The thing is...I need to do further education and my work to build us a more secure future. My youngest (7) goes back to school this month and I feel like I'm running out of time to get qualified...I can't get the positions I'm working towards without this degree at the moment. But am I doing the right thing investing in this right now? :?
Kara,
Part of being a good carer, is looking after yourself and following your interests and living your own life. Juggling studying and caring isn't easy; but nor is juggling work and caring. Make sure you let your lecturers/tutors know you are a carer.

Melly1
Melly1 wrote:
Mon Aug 31, 2020 8:46 pm
Kara,
Part of being a good carer, is looking after yourself and following your interests and living your own life.

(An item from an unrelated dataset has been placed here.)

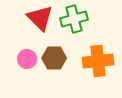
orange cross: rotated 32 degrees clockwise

Juggling studying and caring isn't easy; but nor is juggling work and caring. Make sure you let your lecturers/tutors know you are a carer.

Melly1
Thank you Melly. I appreciate that 🙂 and I will do.
I studied for a part time degree when my sons were small.
I also chaired a disabled children's charity, and arranged all sorts of things.
I also belonged to the WI.

Wait and see what your workload from the course will be, but don't be surprised if something has to give.
Also make sure you have a dishwasher and tumble dryer.
I absolutely loved being "me" again, didn't say much about my son's disability, loved having something new to think about.
Is it fair on the kids? YES! They need to know that you are a person in your own right with hopes and dreams, and a happy mum is so much better than a frustrated mum.
bowlingbun wrote:
Tue Sep 08, 2020 1:24 pm
I studied for a part time degree when my sons were small.
I also chaired a disabled children's charity, and arranged all sorts of things.
I also belonged to the WI.

Wait and see what your workload from the course will be, but don't be surprised if something has to give.
Also make sure you have a dishwasher and tumble dryer.
I absolutely loved being "me" again, didn't say much about my son's disability, loved having something new to think about.
Is it fair on the kids? YES! They need to know that you are a person in your own right with hopes and dreams, and a happy mum is so much better than a frustrated mum.
Hey BowlingBun

Thank you so much for your reply, and your encouragement. I have got a dishwasher and tumble dryer...lifesavers! I had my first day today, it feels right. 🙂
Enjoy, it will be a challenge, but the achievement is worth it!